В те времена – начинается год восемьдесят четвёртый – все, кто может, в хорошем советском обществе поют бардовские, как их называют, или каэспэшные песни: Визбора, Окуджаву, Городницкого, Юлия Кима. И даже Галича – кто очень смелый и в проверенной компании (в семьдесят четвёртом году Галич эмигрировал, и его имя под запретом). Те же из бардов, кто поёт и сочиняет сам, – короли на любой вечеринке. Песни дяди Радия Юрию нравятся. И вообще он – один из тех немногих "взрослых" (как по привычке называет поколение родителей Юрочка), с кем ему интересно, весело и просто. Ни с матерью, ни с отцом, ни, тем более, с мачехой или отчимом подобного понимания-единения нет. И это ещё одна причина, почему Иноземцева-младшего тянет к этому семейству, а значит, и к дочери Радия Маше.

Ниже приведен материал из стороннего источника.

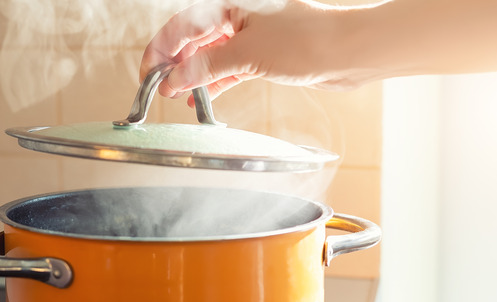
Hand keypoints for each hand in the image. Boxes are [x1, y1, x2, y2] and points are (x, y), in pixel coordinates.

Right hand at [140, 0, 380, 103]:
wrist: (348, 52)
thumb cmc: (305, 40)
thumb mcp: (247, 54)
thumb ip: (206, 67)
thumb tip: (174, 80)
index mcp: (230, 3)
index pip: (182, 25)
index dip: (161, 50)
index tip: (148, 74)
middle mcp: (238, 16)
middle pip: (193, 40)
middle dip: (174, 64)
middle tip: (157, 89)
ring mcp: (251, 37)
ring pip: (210, 56)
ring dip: (192, 76)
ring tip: (175, 96)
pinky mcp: (263, 56)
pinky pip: (228, 69)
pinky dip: (213, 83)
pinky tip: (201, 98)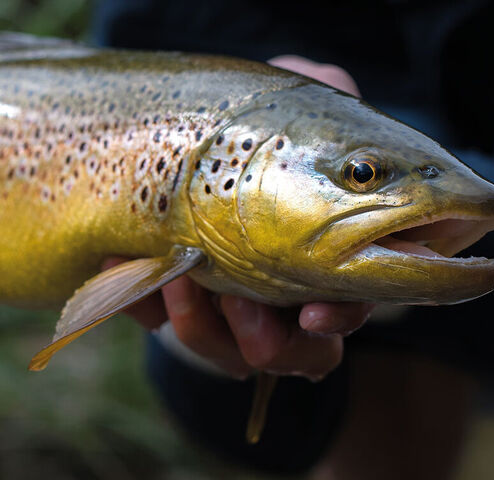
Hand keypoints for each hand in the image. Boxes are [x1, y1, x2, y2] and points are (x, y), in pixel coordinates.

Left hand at [104, 57, 370, 380]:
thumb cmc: (259, 130)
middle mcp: (286, 296)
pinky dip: (144, 301)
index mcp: (327, 261)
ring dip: (206, 328)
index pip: (348, 308)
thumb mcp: (296, 103)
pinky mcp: (174, 298)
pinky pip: (162, 324)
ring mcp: (230, 306)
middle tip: (243, 302)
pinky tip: (125, 259)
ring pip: (232, 356)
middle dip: (271, 341)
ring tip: (181, 278)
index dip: (338, 319)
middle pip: (299, 355)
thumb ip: (329, 93)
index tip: (314, 313)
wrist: (189, 143)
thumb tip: (338, 90)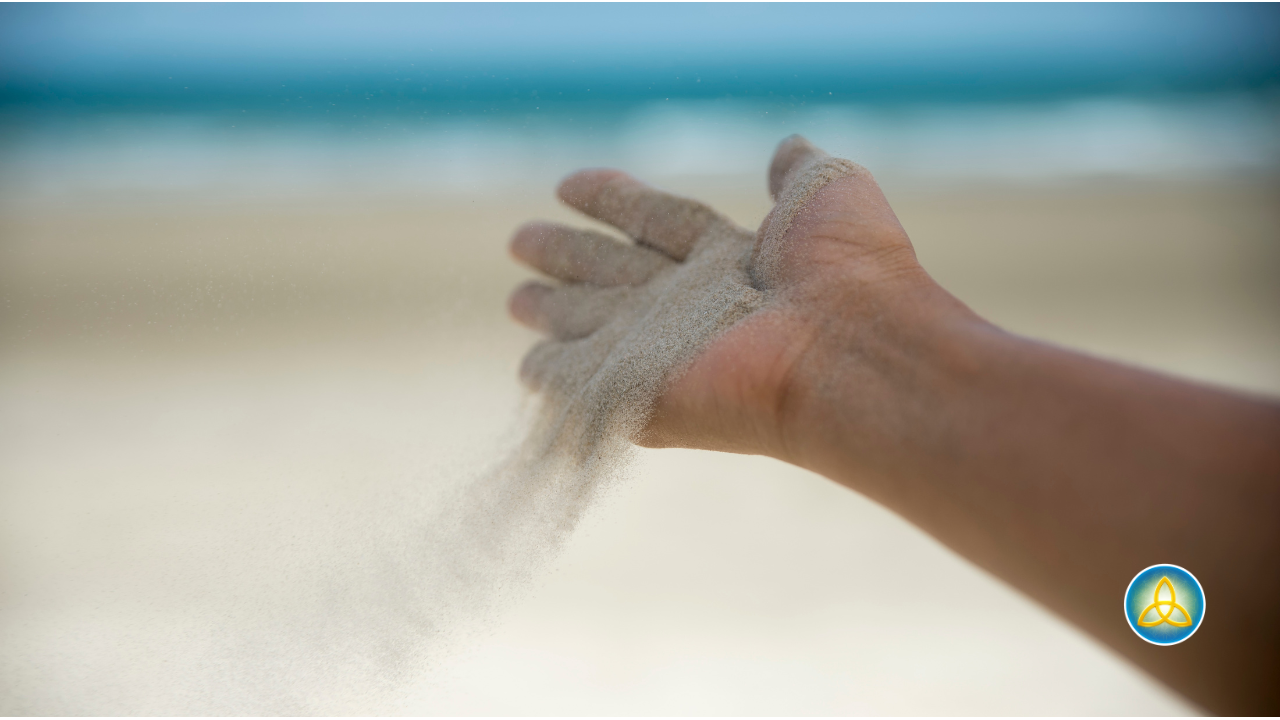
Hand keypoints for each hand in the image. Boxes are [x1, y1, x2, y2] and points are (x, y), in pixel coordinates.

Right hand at [508, 135, 971, 463]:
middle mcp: (692, 304)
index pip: (656, 221)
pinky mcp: (643, 396)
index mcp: (729, 257)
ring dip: (554, 311)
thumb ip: (798, 171)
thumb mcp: (827, 192)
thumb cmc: (847, 271)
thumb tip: (786, 146)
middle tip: (520, 241)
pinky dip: (556, 377)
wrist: (846, 350)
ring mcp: (666, 352)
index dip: (613, 200)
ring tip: (518, 300)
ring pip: (594, 324)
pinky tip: (531, 368)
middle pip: (615, 272)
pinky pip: (585, 385)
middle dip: (568, 255)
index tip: (568, 184)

Ближе к концу вечеринки хитруля-мама говорит: "У меня два билета есть в "Современник", на "Спешите делать добро", играют Неёлова и Кваша, мы с Николаем никак пойти не сможем", – и выжидательно смотрит на сына. Тот, подвыпивший и размякший, ляпает: "Давайте я схожу". И Мария тут как тут: "Чур, я с тобой! Чур, я с тобой!"

Так у них потихоньку и завязывается. На следующей неделе они отправляются в театр, ехать после спектакля в Голицыно-два поздно, поэтому мама любезно предлагает Маше переночевать у неё на Ленинском (о том, чтобы девушке остаться на квартире у холостого Юрочки, и речи пока нет). Иноземцев-младший провожает её до бывшего родительского дома, заходит на чай. В прихожей, при расставании, среди чужих пальто, они впервые целуются. Губы у юной и хрупкой Маши на удивление сильные, требовательные.